The tier three regulations, which came into effect earlier this month, appeared not to include private members clubs because they operate under a different law which means, in effect, the members own the drink already.
Preston Council posted advice stating membership based social clubs "do not sell alcohol, instead they supply alcohol to their members".
"Therefore the requirement to close does not apply to these premises and nor do these premises need to provide a substantial meal to club members or their guests when they are drinking".
The British Beer and Pub Association's chief executive Emma McClarkin said the organisation was "aware of this inconsistency and are raising it with government to get clarity".
"Given the circumstances they find themselves in, it is vital, more than ever, that pubs have a level-playing field with clear guidance," she added.
Mill Hill Working Men's Club in Blackburn posted on Facebook that it is planning to reopen on Friday, prompting some to celebrate and others to condemn the move.
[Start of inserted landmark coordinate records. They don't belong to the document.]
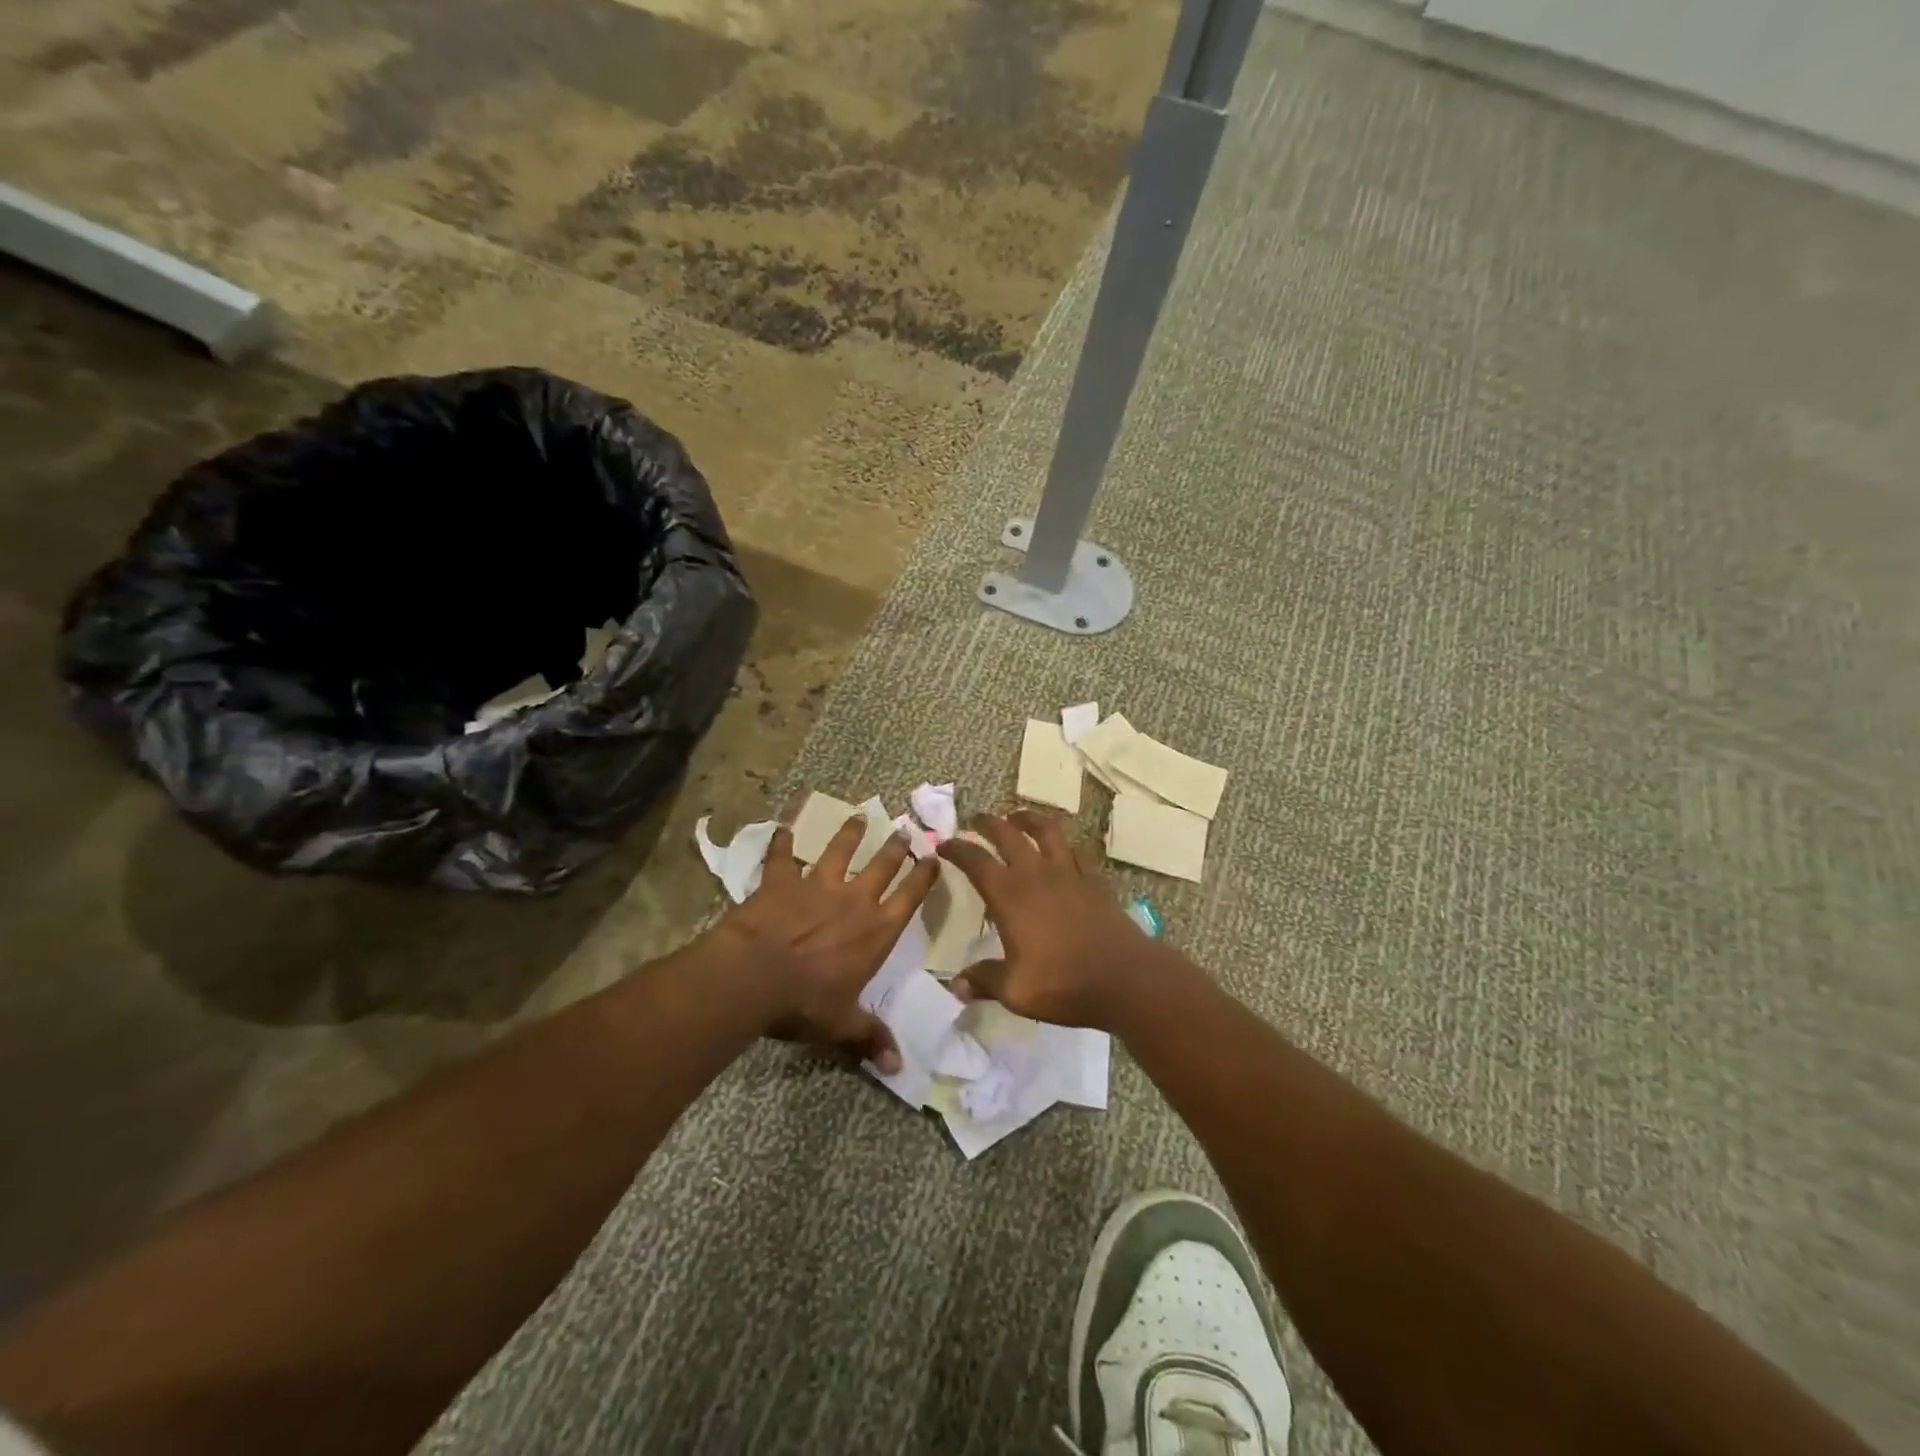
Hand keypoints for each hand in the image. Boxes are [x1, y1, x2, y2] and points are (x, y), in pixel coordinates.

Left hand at [716, 814, 938, 1071]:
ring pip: (838, 851)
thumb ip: (870, 1038)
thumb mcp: (842, 1024)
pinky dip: (782, 843)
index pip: (909, 898)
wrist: (755, 975)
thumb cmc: (805, 1001)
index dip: (923, 877)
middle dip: (895, 848)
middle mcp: (853, 900)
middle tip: (904, 829)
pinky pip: (782, 856)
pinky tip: (782, 829)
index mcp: (876, 931)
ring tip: (858, 816)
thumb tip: (899, 1068)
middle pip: (881, 866)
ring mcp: (817, 885)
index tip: (934, 857)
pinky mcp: (781, 881)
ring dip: (849, 833)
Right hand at [937, 810, 1174, 1028]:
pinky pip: (1075, 850)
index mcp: (1010, 895)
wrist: (1125, 979)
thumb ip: (984, 980)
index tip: (944, 845)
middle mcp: (1037, 874)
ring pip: (1046, 830)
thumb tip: (956, 984)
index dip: (957, 849)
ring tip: (1017, 817)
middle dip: (988, 823)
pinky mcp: (1094, 880)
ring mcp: (1069, 873)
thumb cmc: (1063, 984)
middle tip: (976, 821)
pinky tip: (1060, 847)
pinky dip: (1062, 842)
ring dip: (1028, 818)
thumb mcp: (1015, 990)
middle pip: (1008, 834)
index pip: (976, 861)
Blackburn with Darwen has the highest rate of new cases of Covid-19 in England, with 1,176 new cases recorded in the seven days to October 23 - the equivalent of 785.6 cases per 100,000 people.
One person commented on the post, saying: "Surely can't be able to open without selling substantial meals. If this is allowed it will without doubt open a can of worms. If clubs can open then why not pubs?"
Another said: "Out of respect for other publicans you should stay shut".
Club owners responded to one of the comments, saying: "Please read the statement! We contacted the Council!"
Blackburn with Darwen Council said it is "awaiting urgent clarification" from government "and will provide an update as soon as possible".
Wallasey Conservative Club treasurer Charlie White, 75, said he was "happy to re-open" and "didn't agree with being locked down in the first place".
He said the Wirral club has all the Covid measures in place and is safe but that he thinks the loophole is "likely to be closed soon".
The Association of Conservative Clubs (ACC) noted the confusion on its website but said it does not consider this interpretation of the rules to be "the government's intention".
The ACC, which represents more than 800 clubs, said "the legislation could be amended in the future to close this 'loop hole'".
It is unclear whether social clubs choosing to remain closed will receive the enhanced tier three financial support packages.
The ACC said it "will be heavily pushing" for such clubs to get the enhanced support "even if the actual legislation has become muddled" about whether it had to close.
A spokesperson for the Department of Health and Social Care said: "We are asking everybody to play their part to reduce potential periods of exposure in an indoor environment.
"For areas in very high local alert levels, any pub, bar or other business, including social or members clubs, cannot sell alcohol for consumption on the premises unless it is served alongside a substantial meal."
On Saturday, South Yorkshire joined Greater Manchester, Lancashire and Liverpool City Region in the highest level.
Warrington moved into tier three on Tuesday and will be followed by Nottinghamshire on Friday.